After supplying feed, supply clean water and leave them for another six or more hours.
The Importance of Chick Brooding
The hatched chick has not developed the mechanism to regulate its body temperature, so it cannot maintain its body temperature properly for the first few weeks and can easily die due to the cold conditions of the housing.
Chick brooding management is mainly aimed at providing right temperature for the chicks in order to ensure their survival. Brooding provides extra heat from an external source to newly hatched chicks. When the artificial heat is not provided in the Improved Kienyeji chicken house, the chicks will not take sufficient feeds and water. This leads to retardation of growth and poor development of the internal organs responsible for digestion. As a result, the chick will not be able to digest the yolk completely.
The egg yolk is a highly nutritious feed for the chicks. As such, if it is not absorbed completely by the chick, there are growth and multiplication bacteria on the yolk leading to Early Chick Mortality (ECM) and growth retardation. A condition called omphalitis (yolk infection).
Preparations for the Chick Placement
The brooding house MUST be cleaned and disinfected, preferably using a sprayer. Feeders and drinkers should be washed and disinfected days before use. All equipment in the house should be arranged and the litter spread.
The brooder ring should be prepared and the curtains fixed on the open sides to insulate the brooder house. Use of a good quality terminal disinfectant, for the final spraying before the chicks are placed is recommended. Provide foot baths at the entrance with lime powder or any disinfectant such as Ominicide or, TH4.
Preparation of a Brooder Guard
Use an 18 inch cardboard sheet, aluminum sheet, coffee wire as brooder guard material to make a circle that uses 20 feet in diameter of the brooder guard for 50 chicks; 25 feet for 100 chicks; 30 feet for 150 chicks; 35 feet for 200 chicks. The brooder should be ready prior to disinfection.

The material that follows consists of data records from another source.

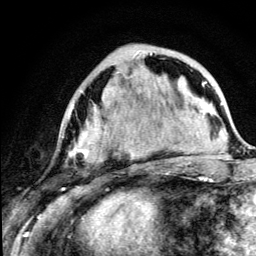
Breast MRI (dynamic contrast-enhanced), one axial slice. Position 43 of 134 along the scan axis. Cropped to one breast. Dynamic contrast-enhanced series, time point 2 of 5 at this slice position (early post-contrast). 3 T. TE 4.2 ms, TR 8.6 ms. 1.2 mm slice thickness. 256 × 256 image matrix, field of view 160 × 160 mm. Female patient.
Structures marked on this image (semi-automatically segmented with operator editing):
- enhancing-tissue mask used for the functional tumour volume (all voxels passing the contrast-enhancement thresholds inside the analysis volume; usually the tumour): bounding box (x1, y1, x2, y2) in pixels: (68, 53, 179, 163)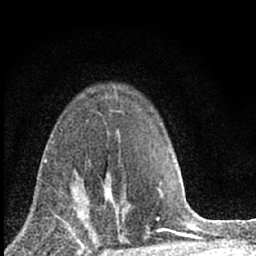
Breast MRI (dynamic contrast-enhanced), one axial slice; position 44 of 66 along the scan axis; cropped to one breast; dynamic contrast-enhanced series, time point 2 of 7 at this slice position (early post-contrast); 1.5 T; TE 3.2 ms, TR 6.5 ms; 2.4 mm slice thickness; 256 × 256 image matrix. Female patient.
Structures marked on this image (semi-automatically segmented with operator editing):
- enhancing-tissue mask used for the functional tumour volume (all voxels passing the contrast-enhancement thresholds inside the analysis volume; usually the tumour): bounding box <70,173,121,228> (left, top, right, bottom; pixels)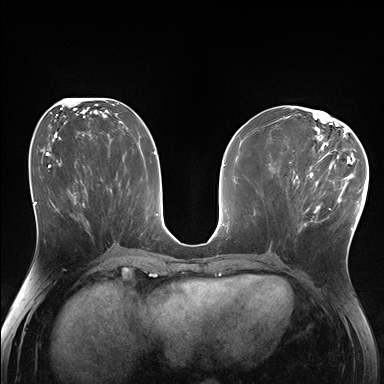
Breast MRI (dynamic contrast-enhanced), one axial slice. Position 79 of 176 along the scan axis. Dynamic contrast-enhanced series, time point 2 of 7 at this slice position (early post-contrast). 1.5 T. TE 1.5 ms, TR 4.1 ms. 384 × 384 image matrix. Female patient.
Outlined on this slice (semi-automatically segmented with operator editing):
- enhancing-tissue mask used for the functional tumour volume (all voxels passing the contrast-enhancement thresholds inside the analysis volume; usually the tumour): box from (x=288, y=170) to (x=336, y=227) px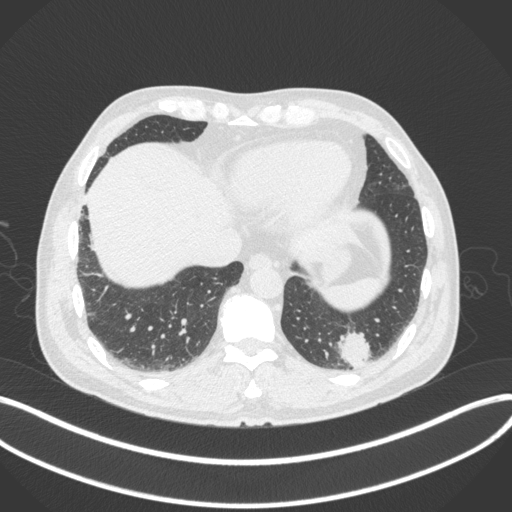
Chest CT, one axial slice; position 62 of 313 along the scan axis; reconstruction kernel B31f; 120 kVp; lung window (W 1500 / L -600 HU); 1 mm slice thickness; 512 × 512 image matrix. Male patient, age 54 years. From the clinical record (not read from this slice): clinical TNM (as recorded): T1c N0 M1; histopathological grade: G3.
Outlined on this slice (bounding box drawn by a radiologist):
- lung tumour (recorded histology: adenocarcinoma): box from (x=335, y=326) to (x=373, y=369) px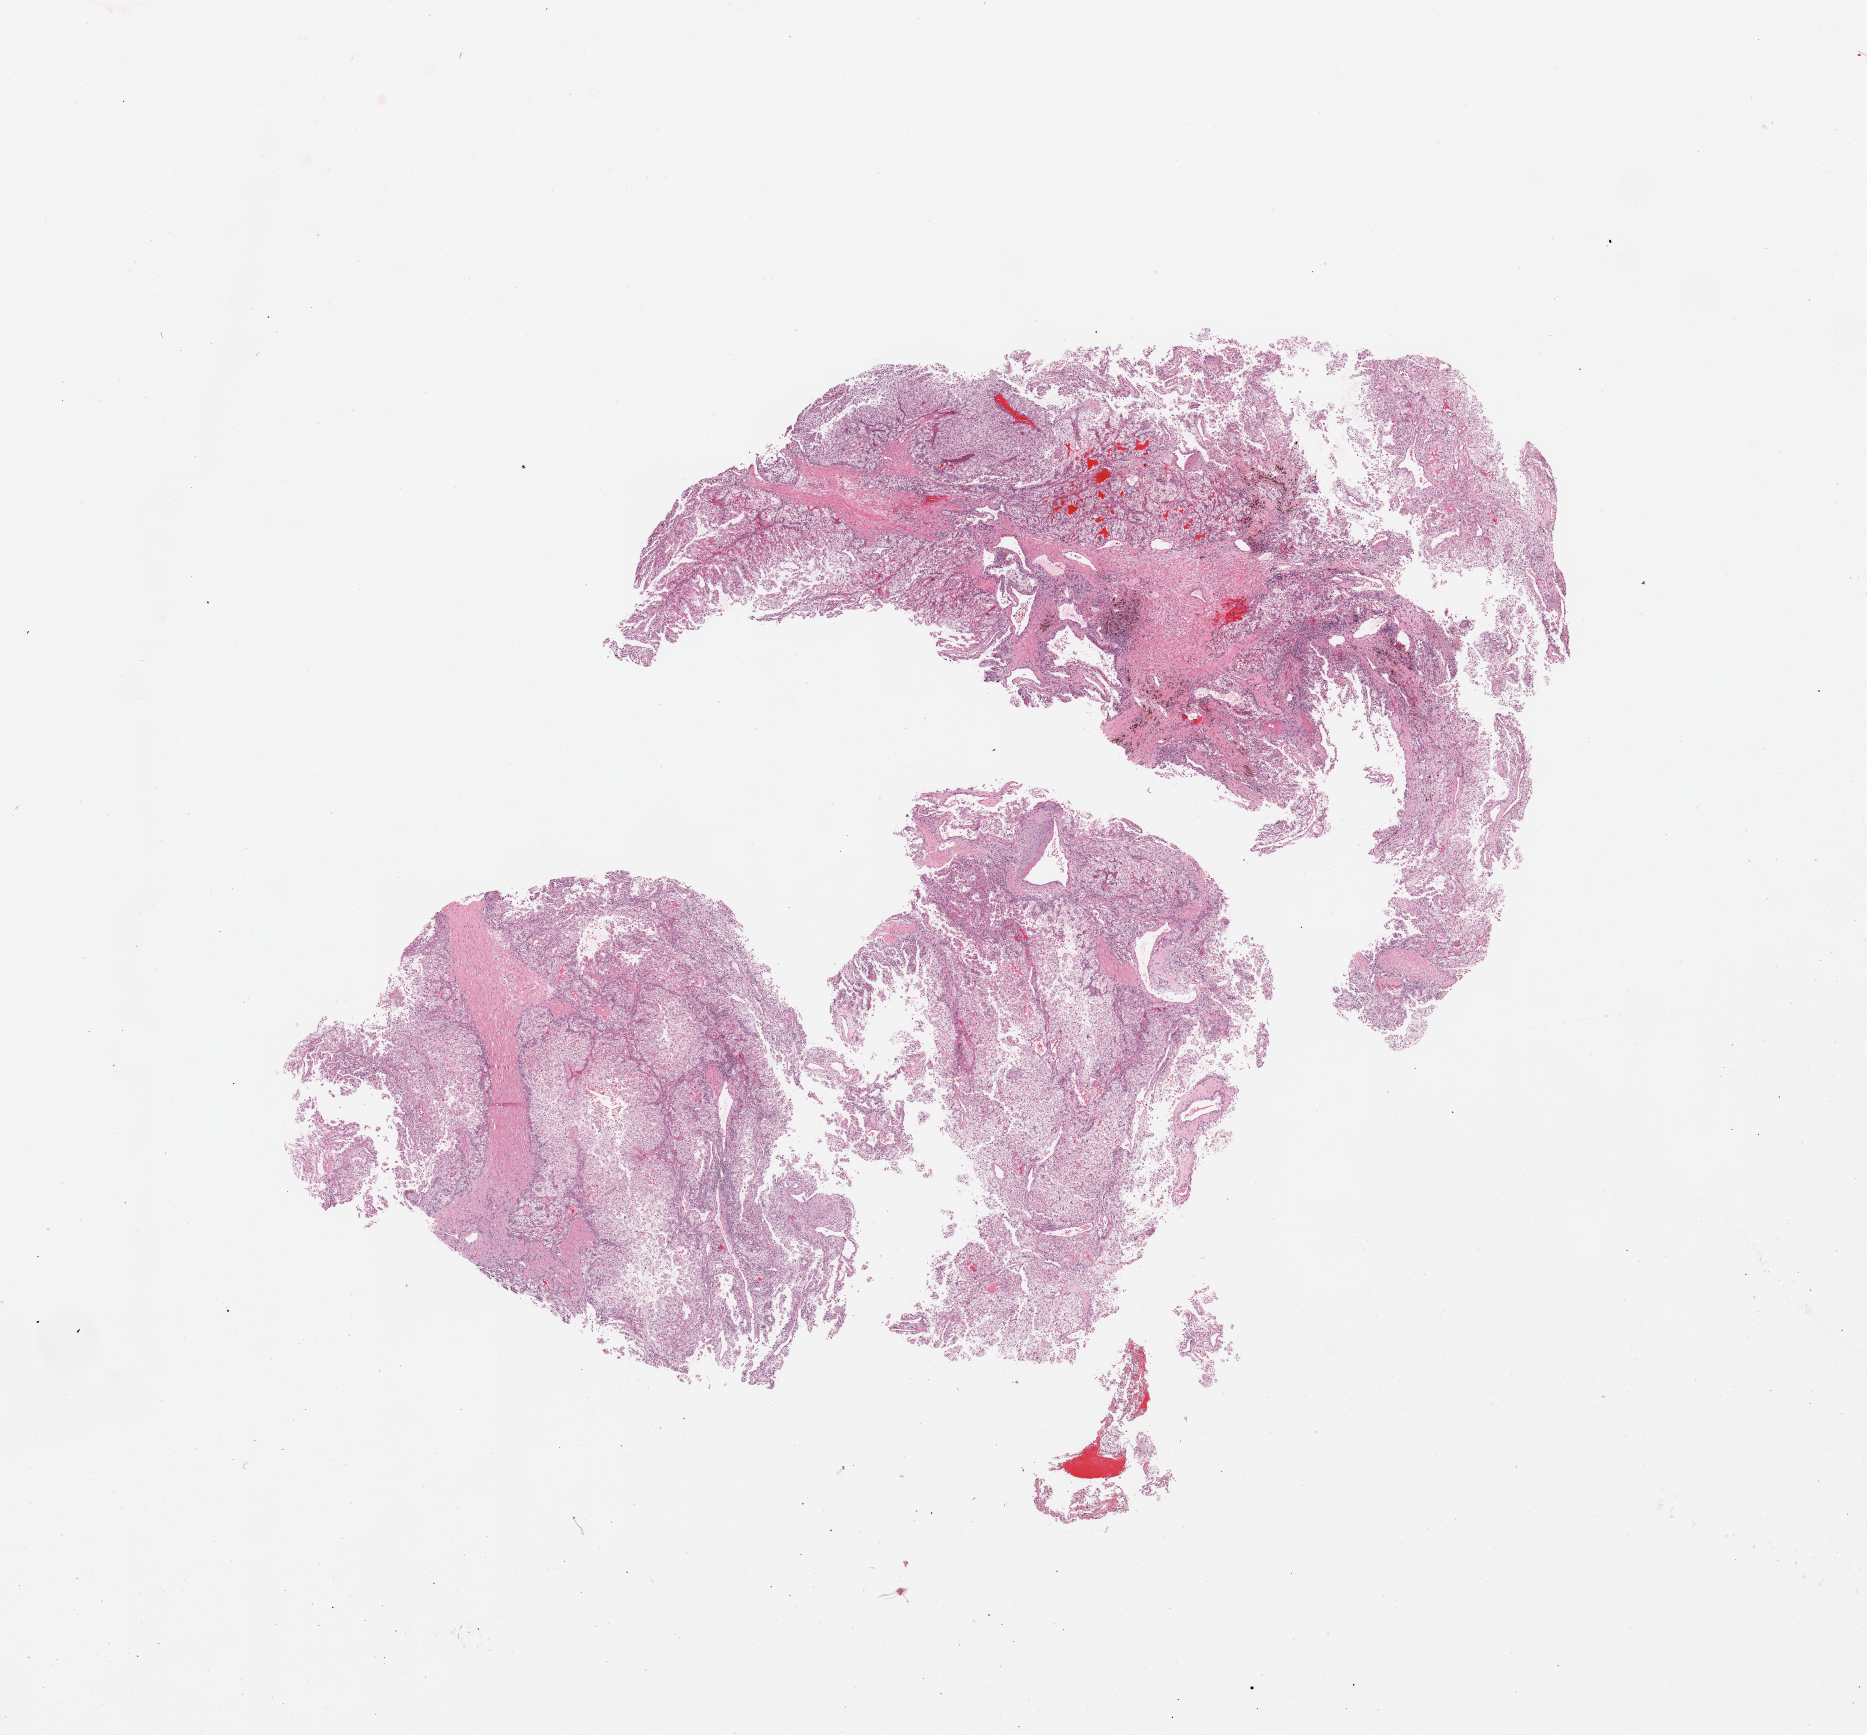
Whole-slide histology image, H&E — a low-resolution overview of the entire scanned area, about 14.8 x 13.7 mm (slide scanned at 20x); tumour tissue sample, sampled site: kidney. Patient: male, age 52 years. Histologic grade: G2 (moderately differentiated). Composition of this section per pathologist review: tumour nuclei 85%, necrosis 5%.
Histologic diagnosis: Renal cell carcinoma, NOS. AJCC pathologic stage: II.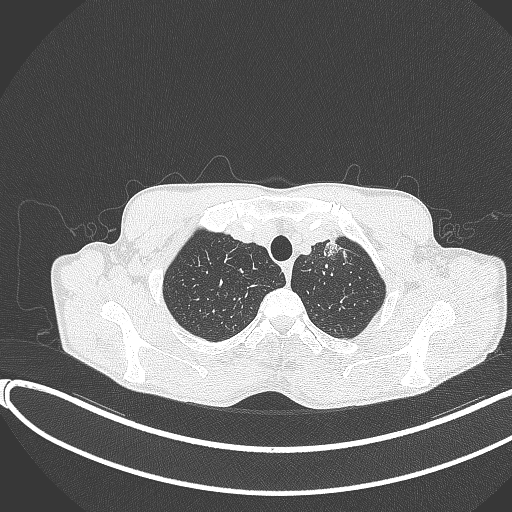
Chest CT, one axial slice. Slice 338 of 374 in the series (ordered by position). 120 kVp. Lung window (W 1500 / L -600 HU). 1 mm slice thickness. 512 × 512 image matrix, field of view 400 × 400 mm. Patient: male, 58 years. Case-level facts recorded for this patient, not image findings: clinical TNM (as recorded): T1c N1 M0.
Outlined on this slice (bounding box drawn by a radiologist):
- lung tumour (recorded histology: adenocarcinoma): bounding box (x1, y1, x2, y2) in pixels: (319, 233, 345, 257)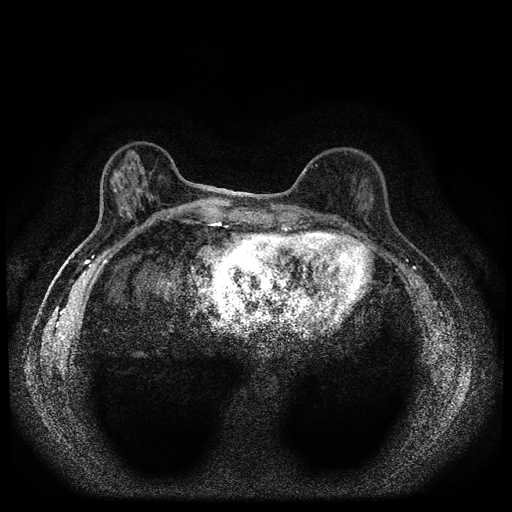
Breast MRI (dynamic contrast-enhanced, multi-phase), one axial slice; slice 33 of 112 in the series (ordered by position); dynamic contrast-enhanced series, time point 2 of 5 at this slice position (early post-contrast); 1.5 T; TE 2.7 ms, TR 5.4 ms; 2 mm slice thickness; 512 × 512 image matrix, field of view 320 × 320 mm. Patient: female, 61 years.
Outlined on this slice (semi-automatic segmentation, software-assisted and operator-edited):
- breast lesion (labelled benign in the annotation): bounding box [x1, y1, x2, y2] px = [110, 170, 156, 220]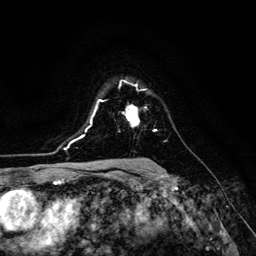
Breast MRI (dynamic contrast-enhanced), one axial slice; slice 93 of 134 in the series (ordered by position); cropped to one breast; dynamic contrast-enhanced series, time point 2 of 6 at this slice position (early post-contrast); 3 T; TE 4.7 ms, TR 8.9 ms; 1.2 mm slice thickness; 256 × 256 image matrix, field of view 180 × 180 mm. Female patient.
Structures marked on this image (semi-automatically segmented with operator editing):
- enhancing-tissue mask used for the functional tumour volume (all voxels passing the contrast-enhancement thresholds inside the analysis volume; usually the tumour): box from (x=123, y=105) to (x=139, y=126) px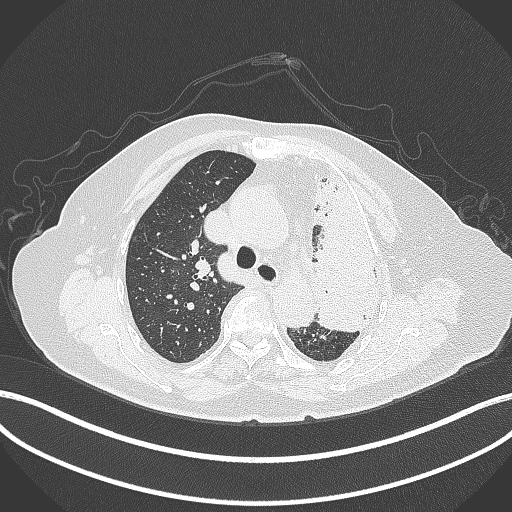
Chest CT, one axial slice. Position 279 of 399 along the scan axis. Reconstruction kernel B70f. 120 kVp. Lung window (W 1500 / L -600 HU). 1 mm slice thickness. 512 × 512 image matrix, field of view 400 × 400 mm. Patient: female, 75 years. Case-level facts recorded for this patient, not image findings: clinical TNM (as recorded): T3 N3 M1.
Annotated regions visible in this slice (rectangle marked by the reading radiologist):
- lung tumour (recorded histology: adenocarcinoma): bounding box [x1, y1, x2, y2] px = [307, 163, 383, 336]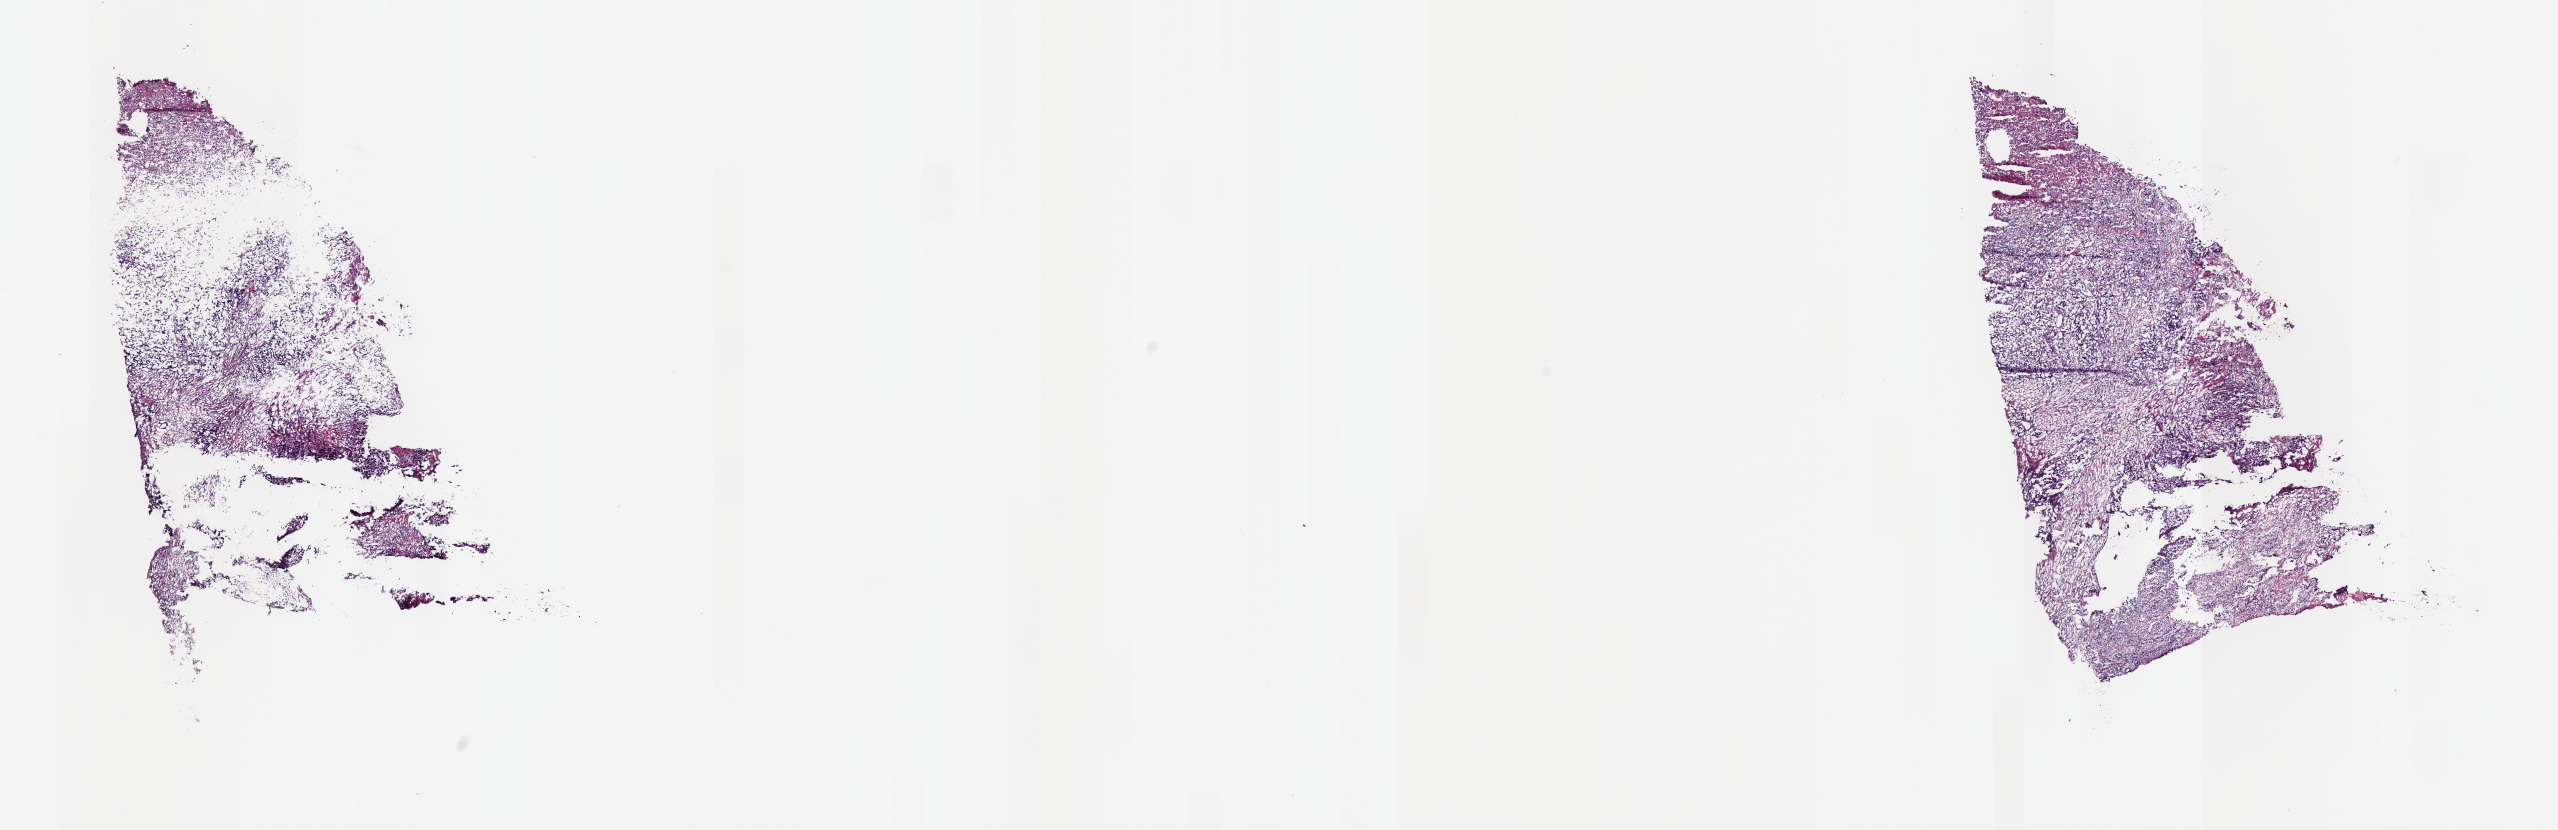
H&E whole-slide image — low-resolution overview of the scanned area, about 20.2 x 6.6 mm (acquisition: 40x scan); frozen section; sample: primary tumour, bladder. Male patient; age at initial diagnosis 66 years.
Pathologic diagnosis: Transitional cell carcinoma (lateral wall of bladder).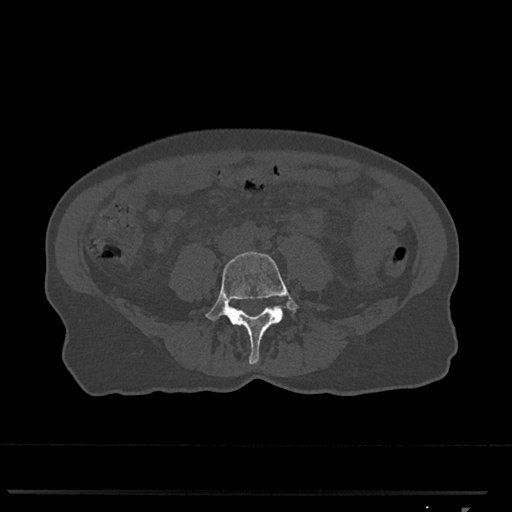
CT including the spine, one axial slice. Slice 207 of 793 in the series (ordered by position). Reconstruction kernel Br40s/3. 120 kVp. Bone window (W 1800 / L 400 HU). 0.5 mm slice thickness. 512 × 512 image matrix, field of view 380 × 380 mm. Female patient, age 62 years. Case-level facts recorded for this patient, not image findings: primary cancer: renal.
Annotated regions visible in this slice (semi-automatically segmented with operator editing):
- L4 vertebra: bounding box (x1, y1, x2, y2) in pixels: (205, 251, 299, 365)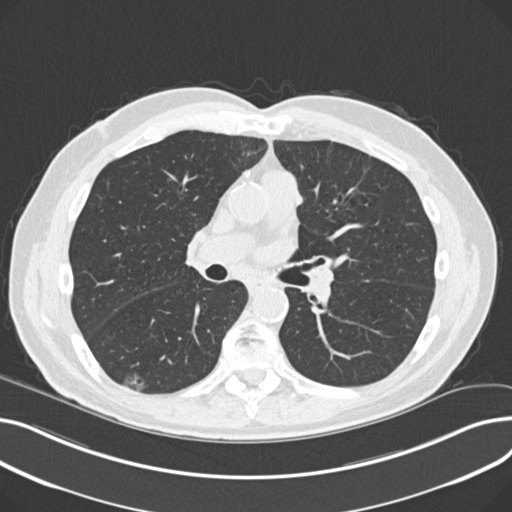
Low-dose screening chest CT, one axial slice; position 122 of 230 along the scan axis; reconstruction kernel B30f; lung window (W 1500 / L -600 HU); 2 mm slice thickness; 512 × 512 image matrix.
Structures marked on this image (outlined manually by an expert reader):
- lesion 1 (nodule, lower lobe of right lung): bounding box (x1, y1, x2, y2) in pixels: (124, 373, 146, 392)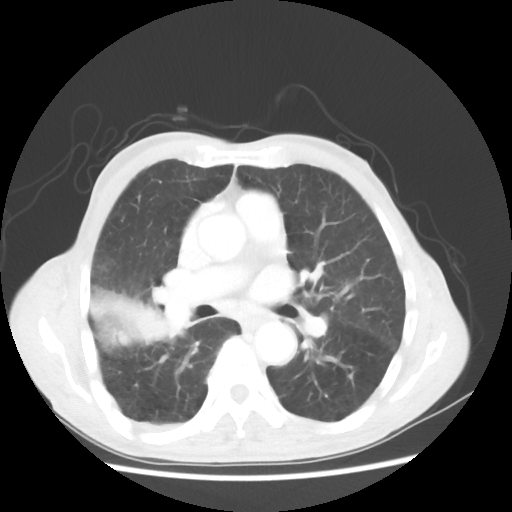
Chest CT, one axial slice. Position 30 of 58 along the scan axis. Reconstruction kernel STANDARD. 100 kVp. Lung window (W 1500 / L -600 HU). 5 mm slice thickness. 512 × 512 image matrix, field of view 351 × 351 mm. Male patient, age 75 years. Case-level facts recorded for this patient, not image findings: clinical TNM (as recorded): T4 N1 M1.
Structures marked on this image (bounding box drawn by a radiologist):
- lung tumour (recorded histology: adenocarcinoma): bounding box <75,280,176,353> (left, top, right, bottom; pixels)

Fill the ring with suitable litter material such as wood shaving or straw up to 4 inches thick from the floor, and then spread newspapers to cover the litter on the floor. The heat source should be placed at the centre of the brooder ring. Please note that you can also purchase a customized brooder ring.
Checking Your Chicks
The crops of chicks should be checked the morning after placement to ensure they have found feed and water. At this time, a minimum of 95% of the crops should feel soft and pliable indicating chicks have successfully located feed and water. Hard crops indicate chicks have not found adequate water and water availability should be cheeked immediately. Swollen and distended crops indicate chicks have located water but insufficient feed and in this case the availability and consistency of the feed should be immediately evaluated.
Managing Light in the Brooder
Provide continuous lighting in the brooder during the first week in order to help chicks find water and feed.
Managing Temperature in the Brooder
Chick brooding temperature is usually measured just a few cm above the litter surface. The best times to observe the chicks and adjust the brooder temperature accordingly is during the cold times of the day. Not all farmers have thermometers to record temperatures so the best guide should be how the chicks behave during the cold hours:-
- When there is too much heat, chicks will move away from the heat source
- When there is too little heat, chicks will move towards the heat source
- When the heat is evenly distributed, the chicks will behave normally and move around throughout the brooder guard.